Jing Lin onun sözlerini tekrarladı, “Kimin fırçasısın sen?”
Fırça iblisi gözyaşları içinde, “Bilge Yining’in.” dedi.
Bilge Yining pek tanınmıyordu çünkü Yüce Baba’nın emri altında birkaç yıl geçirmesine rağmen ne olağanüstü bir katkıda bulunmuş ne de danışmanlık konusunda bir yeteneği vardı. O daha çok çeşitli tanrıların bir gölgesi gibiydi. Kalabalığın arasından sıyrılmıyordu ama onlar neredeyse o da oradaydı. Bununla birlikte, her yerde hazır ve nazır olmak onun tek göreviydi.
Tanrısal bir görevi yoktu; sadece Yüce Baba’dan emir alırdı. Dokuzuncu Cennet’ten Yeraltı Dünyası’na kadar, rüzgârdaki yaprak hışırtısı bile onun kulaklarından kaçmazdı. Bu da Yüce Baba’nın da kulağından kaçmayacağı anlamına geliyordu.

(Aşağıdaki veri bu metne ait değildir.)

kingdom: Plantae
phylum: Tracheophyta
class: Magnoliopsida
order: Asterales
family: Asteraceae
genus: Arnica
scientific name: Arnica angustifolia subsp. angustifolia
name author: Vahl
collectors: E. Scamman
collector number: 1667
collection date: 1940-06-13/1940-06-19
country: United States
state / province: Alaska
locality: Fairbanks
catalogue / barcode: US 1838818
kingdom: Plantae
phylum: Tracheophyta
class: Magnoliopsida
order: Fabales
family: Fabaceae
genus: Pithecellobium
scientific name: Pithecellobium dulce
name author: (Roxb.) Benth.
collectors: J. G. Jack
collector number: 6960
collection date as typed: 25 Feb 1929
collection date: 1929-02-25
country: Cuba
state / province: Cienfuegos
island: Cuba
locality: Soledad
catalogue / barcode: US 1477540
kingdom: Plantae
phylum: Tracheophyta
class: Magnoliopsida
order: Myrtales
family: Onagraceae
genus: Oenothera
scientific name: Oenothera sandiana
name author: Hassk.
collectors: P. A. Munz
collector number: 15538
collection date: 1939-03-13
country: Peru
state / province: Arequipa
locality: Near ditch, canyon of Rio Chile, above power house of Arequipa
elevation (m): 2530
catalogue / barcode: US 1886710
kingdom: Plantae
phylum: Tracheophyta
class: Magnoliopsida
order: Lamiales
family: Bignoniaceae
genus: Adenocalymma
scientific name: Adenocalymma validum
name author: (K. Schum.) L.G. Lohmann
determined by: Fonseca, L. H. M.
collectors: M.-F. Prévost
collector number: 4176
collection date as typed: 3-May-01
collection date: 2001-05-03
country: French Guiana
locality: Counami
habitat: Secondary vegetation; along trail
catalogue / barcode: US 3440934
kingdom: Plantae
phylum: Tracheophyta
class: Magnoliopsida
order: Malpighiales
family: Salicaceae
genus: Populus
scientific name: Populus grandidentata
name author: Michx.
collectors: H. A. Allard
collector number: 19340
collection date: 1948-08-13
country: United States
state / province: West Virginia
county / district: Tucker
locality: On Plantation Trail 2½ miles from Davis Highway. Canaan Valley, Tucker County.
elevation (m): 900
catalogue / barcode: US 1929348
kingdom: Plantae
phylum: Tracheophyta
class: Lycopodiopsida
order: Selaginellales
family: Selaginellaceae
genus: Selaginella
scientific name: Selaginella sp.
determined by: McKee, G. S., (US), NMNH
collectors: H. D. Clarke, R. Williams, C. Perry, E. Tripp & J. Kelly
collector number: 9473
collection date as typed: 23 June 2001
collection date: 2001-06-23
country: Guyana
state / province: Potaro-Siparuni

Bu kişi herhangi bir başarı elde etmiş gibi görünmüyordu ama yine de Yüce Baba’nın beğenisini kazanmıştı. Bununla birlikte, eksantrik bir mizacı vardı ve Lord Lin Song’u kınamak için Yüce Baba’nın huzuruna sadece birkaç kez çıkmıştı. Bu nedenle, Jing Lin ile kişisel bir ilişkisi olmamasına rağmen, birbirlerine yabancı değillerdi.
Bahsetmeye değer en önemli şey, Jing Lin’den o kadar nefret etmesiydi ki, bir keresinde onu eleştirmek için bir adam boyunda sert bir makale kaleme almıştı.
Bilge Yining’in fırçasına gelince, fırça iblisinden bu kadar korktuğu için kimse onu suçlayamazdı. Çünkü bu fırça büyük olasılıkla tüm o makaleleri kaleme almak için Bilge Yining tarafından kullanılmıştı. Bu yüzden Lord Lin Song’u bu kadar ayrıntılı olarak tanıyordu.
Hafif bir duraklamanın ardından Jing Lin sözlerine devam etti: “Yining hâlâ buralardayken nasıl oluyor da Zhongdu’da tek başına dolaşabiliyorsun?”
Jing Lin bundan bahsetmese de olurdu. Ancak konuyu açtığı anda, gözyaşlarını tutmakta olan fırça iblisi tekrar yüksek sesle ağlamaya başladı. O kadar acı bir şekilde ağladı ki hıçkırdı bile.
“Bunların hepsi Lord Dong’un suçu!” Fırça iblisi gözyaşlarını sildi, “Yapacak hiçbir şeyi yoktu, bu yüzden Fan Tan’da şiirler yazmak için izinsiz olarak beni de yanında götürdü. Bu da çeşitli keşişlerin Lord Cheng Tian’a onu şikâyet etmesine neden oldu. Lord Cheng Tian hıncını Bilge’den çıkardı ve onu yalnızlık içinde hatalarını düşünmesi için cezalandırdı. Bilge bunu düşündükçe daha da öfkelenmeye başladı. “Lord Dong’un daha önce dokunduğu şeyi istemiyorum.” dedi. Ve böylece beni buraya attı. Zhongdu’da ailem ya da arkadaşlarım olmadan yapayalnız ve çaresizim. Ne kadar, ne kadar sefil!”
“Burada seni rahatsız edecek kimse yok.” Cang Ji onunla alay etti, “Ne kadar kaygısız olmalısın.”
“Ölümüne korkuyorum!” Fırça iblisi içi boş bir çubuğu göğsüne bastırdı, “Her yerde iblisler var. Ben, ben, ben bir şeyi kaldıramayacak kadar güçsüzüm. Onları hiç yenemiyorum. Her gün zar zor yemek yiyebiliyorum ya da iyi uyuyabiliyorum. Ve artık ne mürekkep içebiliyorum ne de yazabiliyorum. Korkuyorum, korkuyorum, korkuyorum, ölesiye korkuyorum!”
Yeri gelmişken, bu fırça iblisi biraz özeldi.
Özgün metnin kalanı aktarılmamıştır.